The analysis revealed that 4% EHW treated animals had reduced p-HSL in rWAT after intraperitoneal injection of insulin (p < 0.05) despite no change in phosphorylation on PKA.Total PKA abundance was reduced by 4% EWH treatment. Plasma and WAT adiponectin and resistin concentrations were not different between groups. Peptide 2 supplementation did not influence final BW or BW gain in comparison to HFD. Body composition analysis revealed that only the LFD animals had a lower fat mass % and higher lean mass % than HFD. In vivo tests confirmed that at week 14 HFD animals were glucose intolerant compared to LFD animals, and that the ROSI group had improved glucose tolerance compared to HFD group. Improvement in insulin sensitivity after PEP2 and ROSI treatment was confirmed during the insulin tolerance test.
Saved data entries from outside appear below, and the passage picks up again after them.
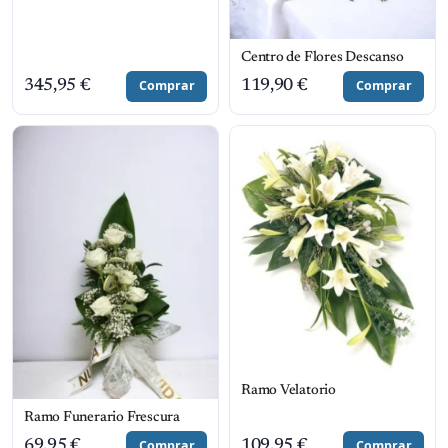
Centro de Flores Descanso
345,95
€
Comprar
119,90
€
Comprar
Ramo Velatorio
Ramo Funerario Frescura
69,95
€
Comprar
109,95
€
Comprar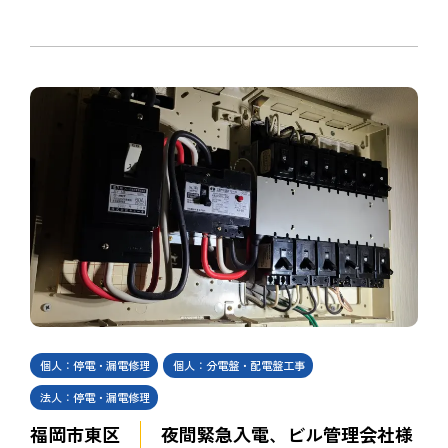
個人：停電・漏電修理
個人：分電盤・配電盤工事
法人：停電・漏電修理
福岡市東区
夜間緊急入電、ビル管理会社様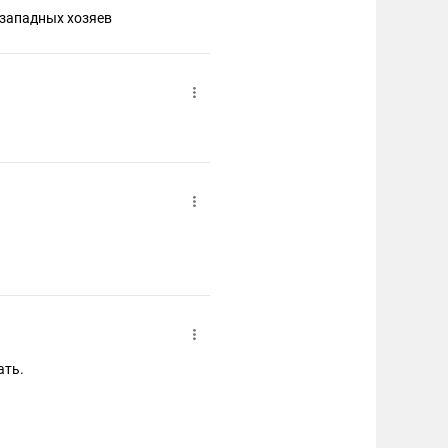
 западных хозяев
ать.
In conclusion, this study shows for the first time that egg-white derived Peptide 2 diet supplementation improves IR in HFD-induced obese and IR mice, while at the same time preventing further exacerbation of HFD-induced NAFLD features independently of BW. On the other hand, rosiglitazone-treated mice, despite having improved IR, exhibited worse hepatic steatosis if administered together with HFD. Therefore, compared to rosiglitazone, Peptide 2 promotes more beneficial effects on the combined outcomes of insulin resistance, WAT dysfunction and hepatic steatosis


Non-alcoholic fatty liver disease (NAFLD), the hepatic manifestation of the metabolic syndrome, is a global health problem. Currently, no pharmacological treatment is approved for NAFLD. Natural health products, including bioactive peptides, are potential candidates to aid in the management of metabolic syndrome-related conditions, including insulin resistance and obesity. In this study, we hypothesized that an egg-white-derived bioactive peptide QAMPFRVTEQE (Peptide 2) would improve systemic and local white adipose tissue insulin sensitivity, thereby preventing high-fat diet-induced exacerbation of pathological features associated with NAFLD, such as lipid droplet size and number, inflammation, and hepatocyte hypertrophy in high-fat diet-fed mice. Similar to rosiglitazone, Peptide 2 supplementation improved systemic insulin resistance during the hyperinsulinemic-euglycemic clamp and enhanced insulin signalling in white adipose tissue, modulating ex vivo lipolysis. In the liver, compared with high-fat diet fed animals, Peptide 2 supplemented animals presented decreased hepatic cholesterol accumulation (p < 0.05) and area of individual hepatic lipid droplet by around 50% (p = 0.09) and reduced hepatic inflammatory infiltration (p < 0.05) whereas rosiglitazone exacerbated steatosis. In conclusion, Peptide 2 supplementation improved insulin sensitivity and decreased hepatic steatosis, unlike the insulin-sensitizing drug rosiglitazone.